═════ PROVIDED DATA ═════
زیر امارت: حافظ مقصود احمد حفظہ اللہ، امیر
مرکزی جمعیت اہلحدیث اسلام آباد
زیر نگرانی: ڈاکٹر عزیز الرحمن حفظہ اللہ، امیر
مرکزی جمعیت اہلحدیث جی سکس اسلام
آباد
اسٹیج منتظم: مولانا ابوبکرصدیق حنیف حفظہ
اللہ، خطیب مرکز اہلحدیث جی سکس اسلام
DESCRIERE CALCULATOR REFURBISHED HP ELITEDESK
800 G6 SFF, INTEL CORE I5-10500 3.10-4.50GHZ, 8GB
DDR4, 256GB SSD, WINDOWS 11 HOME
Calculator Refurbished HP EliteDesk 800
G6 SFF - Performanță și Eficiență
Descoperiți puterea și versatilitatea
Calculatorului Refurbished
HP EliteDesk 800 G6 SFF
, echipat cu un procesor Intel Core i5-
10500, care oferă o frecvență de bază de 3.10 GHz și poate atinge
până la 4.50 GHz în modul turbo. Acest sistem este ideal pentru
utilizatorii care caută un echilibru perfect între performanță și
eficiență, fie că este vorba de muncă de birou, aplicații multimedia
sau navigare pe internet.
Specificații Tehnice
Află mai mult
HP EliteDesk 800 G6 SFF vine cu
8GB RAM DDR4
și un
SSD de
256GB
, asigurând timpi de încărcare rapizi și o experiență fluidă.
═════
═════ PROVIDED DATA ═════
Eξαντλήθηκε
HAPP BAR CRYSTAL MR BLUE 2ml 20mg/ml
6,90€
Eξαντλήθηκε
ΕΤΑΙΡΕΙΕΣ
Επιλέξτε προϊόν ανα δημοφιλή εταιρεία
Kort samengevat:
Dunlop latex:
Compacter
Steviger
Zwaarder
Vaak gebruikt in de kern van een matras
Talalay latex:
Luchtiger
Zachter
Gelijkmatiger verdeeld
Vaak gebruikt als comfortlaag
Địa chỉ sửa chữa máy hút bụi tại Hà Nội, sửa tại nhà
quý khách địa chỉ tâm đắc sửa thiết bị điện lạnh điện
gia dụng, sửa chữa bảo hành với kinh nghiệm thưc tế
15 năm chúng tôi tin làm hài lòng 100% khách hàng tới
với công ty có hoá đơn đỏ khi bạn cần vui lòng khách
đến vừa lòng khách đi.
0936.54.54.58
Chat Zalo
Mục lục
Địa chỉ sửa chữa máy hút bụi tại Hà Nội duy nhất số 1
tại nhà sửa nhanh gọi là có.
═════
### WORK TO COMPLETE
Working from the data above, extract solely the lines from the one containing "زیر امارت: حافظ مقصود احمد حفظہ اللہ، امیر" through the one containing "800 G6 SFF, INTEL", exactly as they appear, both included.

### EXERCISE OUTPUT
زیر امارت: حافظ مقصود احمد حفظہ اللہ، امیر
مرکزی جمعیت اہلحدیث اسلام آباد
زیر نگرانی: ڈاکٹر عزیز الرحمن حفظہ اللہ، امیر
مرکزی جمعیت اہلحدیث جی سکس اسلام
آباد
اسٹیج منتظم: مولانا ابوبکرصدیق حنیف حفظہ
اللہ، خطیب مرکز اہلحدیث جی سکس اسلام
DESCRIERE CALCULATOR REFURBISHED HP ELITEDESK
800 G6 SFF, INTEL CORE I5-10500 3.10-4.50GHZ, 8GB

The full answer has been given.